En résumé, la recherche des deux valeurs, liberté et sécurité, toutes deux avidement convoitées puisque indispensables à une vie digne et heureuse, convergent sur le discours actuel sur l’identité. Il est de notoriété publique que ces deux voies de recherche échappent à la coordination, chacune tendant à mener au-delà du point auquel l’autre voie risque d’être ralentie, arrêtée voire contrainte à faire marche arrière. Alors qu’aucune vie de dignité ou vie humaine satisfaisante n’est concevable sans addition de liberté et de sécurité, il est bien rare que l’on parvienne à un équilibre satisfaisant entre ces deux valeurs : si l’on doit se fier aux innombrables tentatives passées, qui ont toutes échoué, cet équilibre pourrait bien s’avérer irréalisable. Un déficit de sécurité entraine les pénibles incertitude et agoraphobie que « trop de liberté » – à la limite d’une licence pour le « tout est permis » – engendrera immanquablement. Un déficit de liberté, d’autre part, est vécu comme un excès de sécurité handicapant (nom de code « dépendance » pour qui en souffre).

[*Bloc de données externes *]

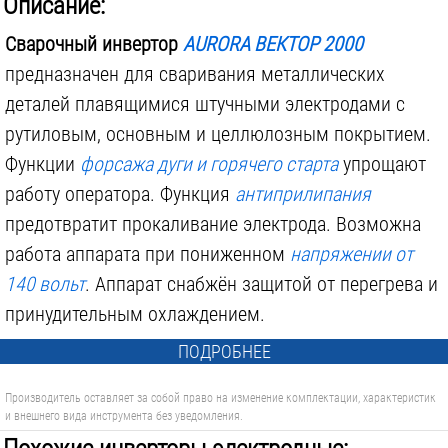
Описание:
Поставляется в:
коробке
Сварочный инвертор
AURORA ВЕКТОР 2000
предназначен для сваривания металлических
деталей плавящимися штучными электродами с
рутиловым, основным и целлюлозным покрытием.
4 200 р.
3 500 р.
Функции
форсажа дуги и горячего старта
упрощают
работу оператора. Функция
антиприлипания
предотвратит прокаливание электрода. Возможна
работа аппарата при пониженном
напряжении от
140 вольт
. Аппарат снабжён защитой от перегрева и
принудительным охлаждением.
ПОДРОБНЕЕ
Производитель оставляет за собой право на изменение комплектации, характеристик
и внешнего вида инструмента без уведомления.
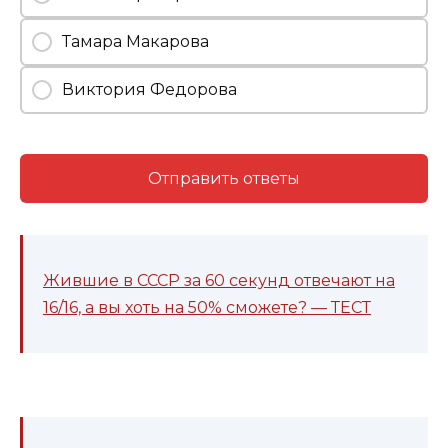
Тамара Макарова
Виктория Федорова
Отправить ответы
Жившие в СССР за 60 секунд отвечают на
16/16, а вы хоть на 50% сможете? — ТЕСТ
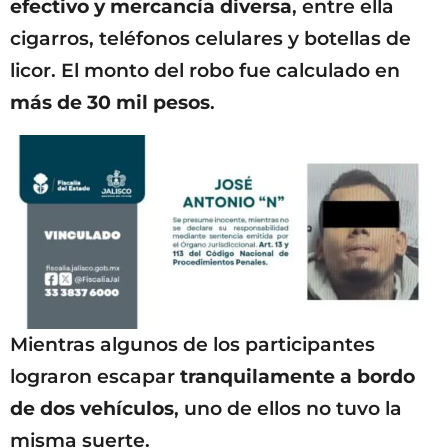
efectivo y mercancía diversa
, entre ella
cigarros, teléfonos celulares y botellas de
licor. El monto del robo fue calculado en
más de 30 mil pesos
.
Mientras algunos de los participantes
lograron escapar
tranquilamente a bordo
de dos vehículos
, uno de ellos no tuvo la
misma suerte.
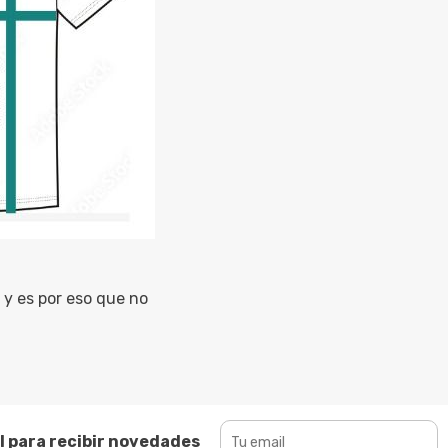
y es por eso que no
l para recibir novedades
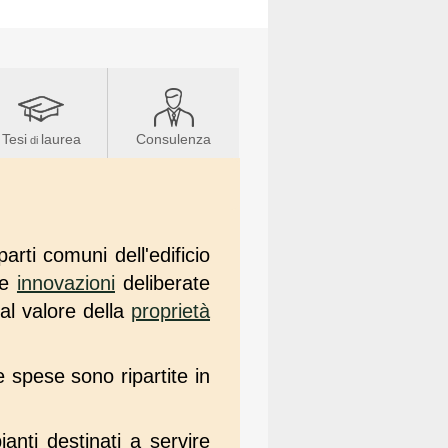
Tesi
laurea
Consulenza
di
rti comuni dell'edificio
le
innovazioni
deliberate
al valore della
proprietà
e spese sono ripartite in
anti destinati a servire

Or lorsque la sécurité fait défaut, les agents perdent la confiance sans laquelle la liberté ne peut guère être exercée. En l’absence d’une seconde ligne de tranchées, peu d’individus en dehors des aventuriers tête brûlée peuvent trouver le courage nécessaire pour affronter les risques d’un futur inconnu et sans garantie ; et en l’absence de filet de sécurité, la plupart des gens refuseront de danser sur la corde raide et seront mécontents au possible si on les y contraint.
D’autre part, quand c’est la liberté qui fait défaut, la sécurité rappelle l’esclavage ou la prison. Pire encore, quand on le subit longtemps, sans répit, sans faire l’expérience d’un mode d’être alternatif, l’emprisonnement lui-même peut étouffer le souhait de liberté, en même temps que son usage et ainsi se transformer en l’unique habitat qui paraisse naturel et vivable – n’étant plus ressenti comme oppressif.
Zygmunt BAUMAN, La vie liquide, traduction Christophe Rosson, Paris, Fayard/Pluriel, 2013 (2005), pp. 61-62.